PREVENTION DES ADDICTION chez les pro de santé

Temps de lecture : 5 min

 

Un sujet encore tabou dans un milieu exposé

Dans un service hospitalier, une officine ou un cabinet libéral, la bascule vers une consommation problématique de substances psychoactives est rarement brutale : elle est progressive, silencieuse, nourrie par le stress et l’épuisement.
Retards répétés, irritabilité, isolement, erreurs inhabituelles, passages fréquents en dehors des horaires habituels sont autant de signaux faibles qui peuvent traduire l’installation de conduites addictives chez un professionnel de santé.
Longtemps restées dans l’angle mort, les addictions des soignants sont désormais reconnues comme un véritable risque professionnel, au croisement de la santé au travail, de la qualité des soins et de la sécurité des patients.

Enregistrements sources:
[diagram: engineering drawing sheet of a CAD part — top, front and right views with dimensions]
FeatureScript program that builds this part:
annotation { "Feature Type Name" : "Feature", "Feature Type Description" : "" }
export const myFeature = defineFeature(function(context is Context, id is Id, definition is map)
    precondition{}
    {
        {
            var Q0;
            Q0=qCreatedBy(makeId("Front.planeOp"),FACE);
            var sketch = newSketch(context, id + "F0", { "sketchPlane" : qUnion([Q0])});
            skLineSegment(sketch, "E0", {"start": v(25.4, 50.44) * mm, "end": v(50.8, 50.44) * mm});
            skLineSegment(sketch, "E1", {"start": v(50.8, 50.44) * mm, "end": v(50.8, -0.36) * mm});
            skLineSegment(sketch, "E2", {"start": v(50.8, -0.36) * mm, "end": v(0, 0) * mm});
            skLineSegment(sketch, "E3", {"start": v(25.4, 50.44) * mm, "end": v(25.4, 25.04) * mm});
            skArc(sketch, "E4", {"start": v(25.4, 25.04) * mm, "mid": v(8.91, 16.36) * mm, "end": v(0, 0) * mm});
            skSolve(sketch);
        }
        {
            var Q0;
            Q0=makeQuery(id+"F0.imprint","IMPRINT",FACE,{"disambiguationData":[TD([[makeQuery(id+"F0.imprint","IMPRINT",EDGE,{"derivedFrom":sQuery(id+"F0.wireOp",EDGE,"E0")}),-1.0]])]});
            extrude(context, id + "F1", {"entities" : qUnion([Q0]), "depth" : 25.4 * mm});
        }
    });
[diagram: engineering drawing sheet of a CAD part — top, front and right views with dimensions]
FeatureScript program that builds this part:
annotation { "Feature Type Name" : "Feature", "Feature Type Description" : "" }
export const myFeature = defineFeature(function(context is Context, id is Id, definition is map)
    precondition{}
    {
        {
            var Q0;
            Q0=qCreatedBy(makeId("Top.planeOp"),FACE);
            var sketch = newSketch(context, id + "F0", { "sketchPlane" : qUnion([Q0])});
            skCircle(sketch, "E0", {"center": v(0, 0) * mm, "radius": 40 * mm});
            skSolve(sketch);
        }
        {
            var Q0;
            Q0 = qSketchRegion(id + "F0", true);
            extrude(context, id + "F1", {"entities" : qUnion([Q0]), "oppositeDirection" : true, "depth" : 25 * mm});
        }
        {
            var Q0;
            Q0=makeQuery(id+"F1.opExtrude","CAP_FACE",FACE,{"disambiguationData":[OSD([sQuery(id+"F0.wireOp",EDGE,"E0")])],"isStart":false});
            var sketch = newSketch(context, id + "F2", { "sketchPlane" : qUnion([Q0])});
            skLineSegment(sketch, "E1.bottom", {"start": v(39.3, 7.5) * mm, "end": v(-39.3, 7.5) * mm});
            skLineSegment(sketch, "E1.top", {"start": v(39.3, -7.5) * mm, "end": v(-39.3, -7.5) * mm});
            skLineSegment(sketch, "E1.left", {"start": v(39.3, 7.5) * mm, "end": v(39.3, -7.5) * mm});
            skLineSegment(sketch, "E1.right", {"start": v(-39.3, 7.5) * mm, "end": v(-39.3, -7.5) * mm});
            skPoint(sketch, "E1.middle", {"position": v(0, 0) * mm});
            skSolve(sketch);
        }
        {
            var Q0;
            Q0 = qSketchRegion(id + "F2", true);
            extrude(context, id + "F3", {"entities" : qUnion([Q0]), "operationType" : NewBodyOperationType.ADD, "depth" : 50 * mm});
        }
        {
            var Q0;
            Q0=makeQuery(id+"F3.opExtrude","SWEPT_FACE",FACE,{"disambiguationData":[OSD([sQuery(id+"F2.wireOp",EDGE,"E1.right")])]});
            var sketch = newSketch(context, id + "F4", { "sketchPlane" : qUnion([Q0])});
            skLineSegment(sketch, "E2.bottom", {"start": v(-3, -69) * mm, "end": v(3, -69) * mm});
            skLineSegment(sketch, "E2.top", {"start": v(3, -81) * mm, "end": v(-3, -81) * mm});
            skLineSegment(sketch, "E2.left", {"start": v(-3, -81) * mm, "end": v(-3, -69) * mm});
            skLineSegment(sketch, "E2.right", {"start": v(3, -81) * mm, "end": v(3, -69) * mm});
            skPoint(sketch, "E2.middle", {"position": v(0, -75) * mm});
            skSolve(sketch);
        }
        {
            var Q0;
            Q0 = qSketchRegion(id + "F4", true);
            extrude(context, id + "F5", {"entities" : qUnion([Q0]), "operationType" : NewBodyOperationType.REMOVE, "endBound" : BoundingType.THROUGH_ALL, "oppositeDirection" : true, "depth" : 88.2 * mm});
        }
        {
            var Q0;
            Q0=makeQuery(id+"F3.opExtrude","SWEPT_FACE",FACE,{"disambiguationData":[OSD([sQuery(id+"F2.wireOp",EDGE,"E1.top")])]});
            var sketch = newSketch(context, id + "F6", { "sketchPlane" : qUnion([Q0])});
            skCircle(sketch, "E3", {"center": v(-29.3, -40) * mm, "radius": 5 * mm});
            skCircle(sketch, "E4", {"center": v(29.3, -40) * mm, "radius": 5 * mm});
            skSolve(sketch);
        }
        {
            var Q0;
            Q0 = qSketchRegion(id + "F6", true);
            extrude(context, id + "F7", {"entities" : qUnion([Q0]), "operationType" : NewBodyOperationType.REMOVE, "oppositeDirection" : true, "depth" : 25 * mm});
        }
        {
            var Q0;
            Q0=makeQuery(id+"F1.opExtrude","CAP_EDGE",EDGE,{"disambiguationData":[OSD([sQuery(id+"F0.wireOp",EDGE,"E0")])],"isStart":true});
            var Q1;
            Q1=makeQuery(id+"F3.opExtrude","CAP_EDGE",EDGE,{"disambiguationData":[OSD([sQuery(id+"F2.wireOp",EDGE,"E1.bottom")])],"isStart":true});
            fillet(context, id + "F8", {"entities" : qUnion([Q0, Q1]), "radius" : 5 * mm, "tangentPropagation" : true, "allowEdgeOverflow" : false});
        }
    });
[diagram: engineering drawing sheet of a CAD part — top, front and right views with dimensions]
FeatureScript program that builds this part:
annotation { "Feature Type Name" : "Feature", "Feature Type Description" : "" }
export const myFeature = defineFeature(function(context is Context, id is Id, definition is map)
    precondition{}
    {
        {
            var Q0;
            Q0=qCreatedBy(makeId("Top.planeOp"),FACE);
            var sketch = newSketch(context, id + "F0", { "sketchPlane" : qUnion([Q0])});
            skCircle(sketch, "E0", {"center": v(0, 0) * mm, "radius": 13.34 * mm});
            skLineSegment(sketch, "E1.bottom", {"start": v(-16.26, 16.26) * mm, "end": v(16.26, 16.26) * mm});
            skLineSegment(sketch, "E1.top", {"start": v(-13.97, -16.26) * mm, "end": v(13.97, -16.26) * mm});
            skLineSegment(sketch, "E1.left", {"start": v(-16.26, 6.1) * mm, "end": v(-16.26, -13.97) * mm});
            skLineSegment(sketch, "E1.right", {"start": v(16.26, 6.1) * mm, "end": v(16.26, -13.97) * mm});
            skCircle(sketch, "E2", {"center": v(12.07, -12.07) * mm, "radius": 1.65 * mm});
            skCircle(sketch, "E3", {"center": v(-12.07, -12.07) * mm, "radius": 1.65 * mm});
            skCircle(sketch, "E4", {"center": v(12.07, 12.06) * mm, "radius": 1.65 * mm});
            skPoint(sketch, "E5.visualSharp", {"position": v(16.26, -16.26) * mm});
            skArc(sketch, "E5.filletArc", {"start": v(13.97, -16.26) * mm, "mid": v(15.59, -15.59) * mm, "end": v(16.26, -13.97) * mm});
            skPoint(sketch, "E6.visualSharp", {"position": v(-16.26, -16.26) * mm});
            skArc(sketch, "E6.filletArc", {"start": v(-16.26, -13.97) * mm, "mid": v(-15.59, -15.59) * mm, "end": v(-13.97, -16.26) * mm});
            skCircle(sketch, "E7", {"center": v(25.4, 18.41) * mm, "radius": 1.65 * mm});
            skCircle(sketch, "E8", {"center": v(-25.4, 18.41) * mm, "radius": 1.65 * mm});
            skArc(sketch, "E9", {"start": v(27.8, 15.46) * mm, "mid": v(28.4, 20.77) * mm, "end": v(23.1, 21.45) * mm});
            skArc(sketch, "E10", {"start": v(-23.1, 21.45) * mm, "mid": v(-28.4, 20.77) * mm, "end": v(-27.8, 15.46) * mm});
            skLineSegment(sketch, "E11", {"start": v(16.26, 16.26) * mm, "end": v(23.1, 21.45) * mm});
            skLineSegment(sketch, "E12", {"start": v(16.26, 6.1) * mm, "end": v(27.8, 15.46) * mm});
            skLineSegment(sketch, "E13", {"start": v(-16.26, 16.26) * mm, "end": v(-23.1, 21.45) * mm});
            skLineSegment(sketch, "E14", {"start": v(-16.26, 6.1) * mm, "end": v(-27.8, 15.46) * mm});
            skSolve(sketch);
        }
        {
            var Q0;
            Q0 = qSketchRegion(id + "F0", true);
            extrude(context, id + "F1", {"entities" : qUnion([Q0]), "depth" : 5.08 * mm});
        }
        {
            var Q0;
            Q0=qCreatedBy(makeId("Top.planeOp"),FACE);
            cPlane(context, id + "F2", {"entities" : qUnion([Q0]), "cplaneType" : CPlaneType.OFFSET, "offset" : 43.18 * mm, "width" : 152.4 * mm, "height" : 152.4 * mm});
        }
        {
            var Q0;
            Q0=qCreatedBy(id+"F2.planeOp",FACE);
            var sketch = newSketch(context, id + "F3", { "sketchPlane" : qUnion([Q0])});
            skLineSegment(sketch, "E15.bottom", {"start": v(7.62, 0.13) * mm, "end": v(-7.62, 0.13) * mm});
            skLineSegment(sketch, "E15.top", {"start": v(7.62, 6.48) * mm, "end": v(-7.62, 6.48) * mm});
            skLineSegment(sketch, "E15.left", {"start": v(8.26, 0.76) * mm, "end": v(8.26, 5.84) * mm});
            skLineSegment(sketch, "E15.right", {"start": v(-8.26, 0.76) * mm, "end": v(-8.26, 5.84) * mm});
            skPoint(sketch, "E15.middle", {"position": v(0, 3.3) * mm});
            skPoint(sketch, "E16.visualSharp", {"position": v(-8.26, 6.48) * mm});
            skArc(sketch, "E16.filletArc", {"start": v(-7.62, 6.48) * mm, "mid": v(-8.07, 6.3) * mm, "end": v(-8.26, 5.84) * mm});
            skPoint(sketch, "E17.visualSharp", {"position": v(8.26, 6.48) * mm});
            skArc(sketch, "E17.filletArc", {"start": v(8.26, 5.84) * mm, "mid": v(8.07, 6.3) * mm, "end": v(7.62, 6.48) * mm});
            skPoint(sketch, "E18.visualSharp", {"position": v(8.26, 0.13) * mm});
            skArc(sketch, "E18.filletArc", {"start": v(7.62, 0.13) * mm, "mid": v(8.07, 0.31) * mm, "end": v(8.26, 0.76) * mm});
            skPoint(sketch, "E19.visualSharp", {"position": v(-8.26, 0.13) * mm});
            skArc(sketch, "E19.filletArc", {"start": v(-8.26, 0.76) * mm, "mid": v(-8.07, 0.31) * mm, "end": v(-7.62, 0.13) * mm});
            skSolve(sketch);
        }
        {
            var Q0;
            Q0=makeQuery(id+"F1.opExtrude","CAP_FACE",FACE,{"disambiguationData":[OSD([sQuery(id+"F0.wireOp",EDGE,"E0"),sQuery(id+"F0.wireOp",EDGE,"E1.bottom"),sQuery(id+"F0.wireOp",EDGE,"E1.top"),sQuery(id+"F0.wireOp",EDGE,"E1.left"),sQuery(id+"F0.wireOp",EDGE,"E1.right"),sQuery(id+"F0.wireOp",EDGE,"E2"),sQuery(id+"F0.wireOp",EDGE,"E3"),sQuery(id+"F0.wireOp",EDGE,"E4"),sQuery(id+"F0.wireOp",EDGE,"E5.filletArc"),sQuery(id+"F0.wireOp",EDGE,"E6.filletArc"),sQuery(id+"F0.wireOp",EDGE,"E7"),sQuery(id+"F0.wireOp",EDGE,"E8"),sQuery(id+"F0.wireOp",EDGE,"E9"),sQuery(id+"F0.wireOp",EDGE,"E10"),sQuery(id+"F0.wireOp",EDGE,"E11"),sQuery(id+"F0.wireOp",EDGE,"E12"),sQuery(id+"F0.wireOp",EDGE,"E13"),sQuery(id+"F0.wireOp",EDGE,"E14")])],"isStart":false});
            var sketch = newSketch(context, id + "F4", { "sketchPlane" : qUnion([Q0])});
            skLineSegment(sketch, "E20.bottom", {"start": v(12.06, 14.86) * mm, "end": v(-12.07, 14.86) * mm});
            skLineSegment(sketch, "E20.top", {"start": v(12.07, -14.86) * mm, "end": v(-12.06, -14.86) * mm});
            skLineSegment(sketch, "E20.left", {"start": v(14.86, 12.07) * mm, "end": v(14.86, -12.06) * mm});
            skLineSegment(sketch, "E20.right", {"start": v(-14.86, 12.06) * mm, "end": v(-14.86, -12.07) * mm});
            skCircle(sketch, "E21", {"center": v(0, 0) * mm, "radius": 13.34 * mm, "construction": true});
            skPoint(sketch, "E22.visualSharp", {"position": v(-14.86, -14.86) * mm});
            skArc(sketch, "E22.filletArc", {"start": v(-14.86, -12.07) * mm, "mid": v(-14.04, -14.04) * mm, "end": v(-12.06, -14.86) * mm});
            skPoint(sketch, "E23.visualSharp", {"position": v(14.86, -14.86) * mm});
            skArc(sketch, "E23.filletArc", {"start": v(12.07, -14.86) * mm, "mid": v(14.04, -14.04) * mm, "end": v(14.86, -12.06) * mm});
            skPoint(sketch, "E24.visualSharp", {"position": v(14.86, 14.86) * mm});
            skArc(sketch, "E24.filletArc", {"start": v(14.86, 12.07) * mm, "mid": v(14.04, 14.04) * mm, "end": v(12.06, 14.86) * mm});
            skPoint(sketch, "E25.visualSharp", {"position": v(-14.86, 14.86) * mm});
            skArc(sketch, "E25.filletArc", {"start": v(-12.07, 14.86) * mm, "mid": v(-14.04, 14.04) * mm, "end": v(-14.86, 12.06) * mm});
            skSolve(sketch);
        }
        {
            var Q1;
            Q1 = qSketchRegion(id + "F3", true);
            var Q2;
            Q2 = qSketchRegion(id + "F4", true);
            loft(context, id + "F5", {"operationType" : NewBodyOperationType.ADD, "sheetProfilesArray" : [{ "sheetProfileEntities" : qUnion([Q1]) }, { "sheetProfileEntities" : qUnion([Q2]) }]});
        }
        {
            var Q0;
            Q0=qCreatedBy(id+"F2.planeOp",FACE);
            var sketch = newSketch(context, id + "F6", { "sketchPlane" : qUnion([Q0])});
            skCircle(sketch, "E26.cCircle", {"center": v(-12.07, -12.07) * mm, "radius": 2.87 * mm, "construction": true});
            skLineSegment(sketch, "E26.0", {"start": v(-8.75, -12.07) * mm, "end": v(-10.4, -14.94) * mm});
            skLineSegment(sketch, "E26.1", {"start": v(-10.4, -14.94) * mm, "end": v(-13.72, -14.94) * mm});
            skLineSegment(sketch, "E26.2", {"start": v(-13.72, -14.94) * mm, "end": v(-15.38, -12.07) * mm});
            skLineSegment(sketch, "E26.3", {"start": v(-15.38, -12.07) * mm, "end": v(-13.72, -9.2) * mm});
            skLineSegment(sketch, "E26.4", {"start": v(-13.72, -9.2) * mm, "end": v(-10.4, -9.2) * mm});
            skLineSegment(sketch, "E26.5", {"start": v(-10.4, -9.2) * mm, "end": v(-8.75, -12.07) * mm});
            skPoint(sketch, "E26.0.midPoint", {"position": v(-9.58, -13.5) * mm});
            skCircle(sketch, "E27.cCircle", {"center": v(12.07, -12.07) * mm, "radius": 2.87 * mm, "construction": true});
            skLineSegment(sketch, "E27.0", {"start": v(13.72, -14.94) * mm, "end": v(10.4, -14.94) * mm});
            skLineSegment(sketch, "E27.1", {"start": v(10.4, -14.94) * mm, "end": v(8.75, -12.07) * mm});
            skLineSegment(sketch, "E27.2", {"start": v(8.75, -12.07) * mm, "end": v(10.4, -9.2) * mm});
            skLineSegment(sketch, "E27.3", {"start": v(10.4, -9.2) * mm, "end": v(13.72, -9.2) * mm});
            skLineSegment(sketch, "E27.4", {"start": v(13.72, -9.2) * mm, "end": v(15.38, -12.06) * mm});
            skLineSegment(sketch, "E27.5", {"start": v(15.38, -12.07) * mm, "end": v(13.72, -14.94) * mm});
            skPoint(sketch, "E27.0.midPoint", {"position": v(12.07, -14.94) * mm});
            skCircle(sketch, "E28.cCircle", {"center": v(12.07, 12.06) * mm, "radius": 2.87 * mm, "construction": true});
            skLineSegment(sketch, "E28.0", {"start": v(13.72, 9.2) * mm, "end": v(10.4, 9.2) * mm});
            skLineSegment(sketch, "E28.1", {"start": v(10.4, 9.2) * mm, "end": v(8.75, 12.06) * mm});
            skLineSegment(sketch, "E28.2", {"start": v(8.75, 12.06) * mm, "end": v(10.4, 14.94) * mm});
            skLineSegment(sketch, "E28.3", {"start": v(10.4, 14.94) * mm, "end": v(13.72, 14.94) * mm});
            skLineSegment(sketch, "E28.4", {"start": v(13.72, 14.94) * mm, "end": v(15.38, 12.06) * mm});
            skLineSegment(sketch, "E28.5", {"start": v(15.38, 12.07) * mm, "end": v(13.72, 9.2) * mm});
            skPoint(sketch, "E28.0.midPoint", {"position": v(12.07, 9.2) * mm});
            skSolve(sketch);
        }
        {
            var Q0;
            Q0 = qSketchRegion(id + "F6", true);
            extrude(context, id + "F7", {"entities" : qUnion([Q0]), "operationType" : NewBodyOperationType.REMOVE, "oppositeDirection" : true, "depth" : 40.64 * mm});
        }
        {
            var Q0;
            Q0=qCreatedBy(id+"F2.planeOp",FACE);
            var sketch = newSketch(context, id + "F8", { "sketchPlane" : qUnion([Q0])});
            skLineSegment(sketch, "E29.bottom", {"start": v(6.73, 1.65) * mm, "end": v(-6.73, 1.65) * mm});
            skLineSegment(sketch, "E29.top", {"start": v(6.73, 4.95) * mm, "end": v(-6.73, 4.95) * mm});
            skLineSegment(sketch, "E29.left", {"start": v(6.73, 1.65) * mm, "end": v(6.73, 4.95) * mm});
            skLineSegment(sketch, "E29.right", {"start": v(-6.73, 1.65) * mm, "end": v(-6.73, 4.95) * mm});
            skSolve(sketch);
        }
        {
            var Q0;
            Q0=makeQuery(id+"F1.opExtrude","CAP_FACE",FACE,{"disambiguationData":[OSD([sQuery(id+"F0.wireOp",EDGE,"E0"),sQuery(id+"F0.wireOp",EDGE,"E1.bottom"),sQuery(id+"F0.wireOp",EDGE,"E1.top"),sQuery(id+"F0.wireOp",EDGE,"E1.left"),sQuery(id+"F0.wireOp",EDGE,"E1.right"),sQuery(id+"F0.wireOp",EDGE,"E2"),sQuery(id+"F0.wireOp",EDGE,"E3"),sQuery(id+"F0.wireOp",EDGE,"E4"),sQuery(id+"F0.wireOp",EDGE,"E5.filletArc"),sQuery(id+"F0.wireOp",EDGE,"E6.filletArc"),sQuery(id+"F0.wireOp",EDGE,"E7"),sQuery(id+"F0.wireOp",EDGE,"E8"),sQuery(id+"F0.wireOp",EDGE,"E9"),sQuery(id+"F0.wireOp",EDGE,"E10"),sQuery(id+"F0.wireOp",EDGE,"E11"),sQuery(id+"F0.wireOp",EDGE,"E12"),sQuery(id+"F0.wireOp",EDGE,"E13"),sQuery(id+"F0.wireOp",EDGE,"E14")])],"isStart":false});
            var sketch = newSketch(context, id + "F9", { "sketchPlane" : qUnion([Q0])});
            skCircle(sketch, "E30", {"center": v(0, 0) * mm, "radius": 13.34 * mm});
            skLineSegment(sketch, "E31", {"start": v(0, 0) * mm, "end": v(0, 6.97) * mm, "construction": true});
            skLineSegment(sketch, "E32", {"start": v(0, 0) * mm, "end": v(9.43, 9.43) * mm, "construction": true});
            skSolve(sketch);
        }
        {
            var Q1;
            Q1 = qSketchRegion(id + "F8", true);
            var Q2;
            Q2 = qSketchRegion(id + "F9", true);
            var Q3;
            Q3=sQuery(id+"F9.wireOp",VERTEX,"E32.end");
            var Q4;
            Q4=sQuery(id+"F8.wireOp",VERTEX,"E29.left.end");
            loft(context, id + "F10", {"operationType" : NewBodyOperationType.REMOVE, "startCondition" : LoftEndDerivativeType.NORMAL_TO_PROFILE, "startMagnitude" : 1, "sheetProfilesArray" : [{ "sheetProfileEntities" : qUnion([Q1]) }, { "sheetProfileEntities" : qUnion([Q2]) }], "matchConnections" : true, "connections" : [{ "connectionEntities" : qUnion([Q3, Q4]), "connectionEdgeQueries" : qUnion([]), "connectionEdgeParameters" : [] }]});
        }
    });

### QUESTIONS À TRAITER
(1) Répondez à partir de l'extrait sur les addictions des professionnels de santé :
(a) Comment se fait la bascule vers une consommation problématique de substances psychoactives ?
(b) Quels signaux faibles l'extrait énumère-t-il ?
(c) Comme quoi les addictions des soignants sont-elles désormais reconnues ?
(2) Résumez l'extrait sur les addictions des professionnels de santé en deux phrases.
(3) Relevez dans l'extrait sur les addictions des professionnels de santé le passage qui commence par « PREVENTION DES ADDICTION » et se termine par « sécurité des patients. ».

### RÉPONSES APPORTÉES
(1)
(a) Elle est rarement brutale : elle est progressive, silencieuse, nourrie par le stress et l'épuisement.
(b) Les retards répétés, l'irritabilité, l'isolement, les erreurs inhabituelles et les passages fréquents en dehors des horaires habituels.
(c) Comme un véritable risque professionnel, au croisement de la santé au travail, de la qualité des soins et de la sécurité des patients.

(2) Chez les professionnels de santé, la bascule vers une consommation problématique de substances psychoactives est progressive et silencieuse, et elle se signale par des indices faibles comme les retards, l'irritabilité ou des erreurs inhabituelles. Longtemps restées dans l'angle mort, ces addictions sont désormais reconnues comme un véritable risque professionnel touchant la santé au travail, la qualité des soins et la sécurité des patients.

(3)
PREVENTION DES ADDICTION chez les pro de santé

Temps de lecture : 5 min

 

Un sujet encore tabou dans un milieu exposé

Dans un service hospitalier, une officine ou un cabinet libéral, la bascule vers une consommation problématique de substances psychoactives est rarement brutale : elle est progressive, silencieuse, nourrie par le stress et l’épuisement.
Retards répétés, irritabilité, isolement, erreurs inhabituelles, passages fréquents en dehors des horaires habituels sont autant de signaux faibles qui peuvent traduire l’installation de conduites addictives chez un professionnel de santé.
Longtemps restées dans l’angle mort, les addictions des soignants sont désormais reconnues comme un véritable risque professionnel, au croisement de la santé au travail, de la qualité des soins et de la sécurité des patients.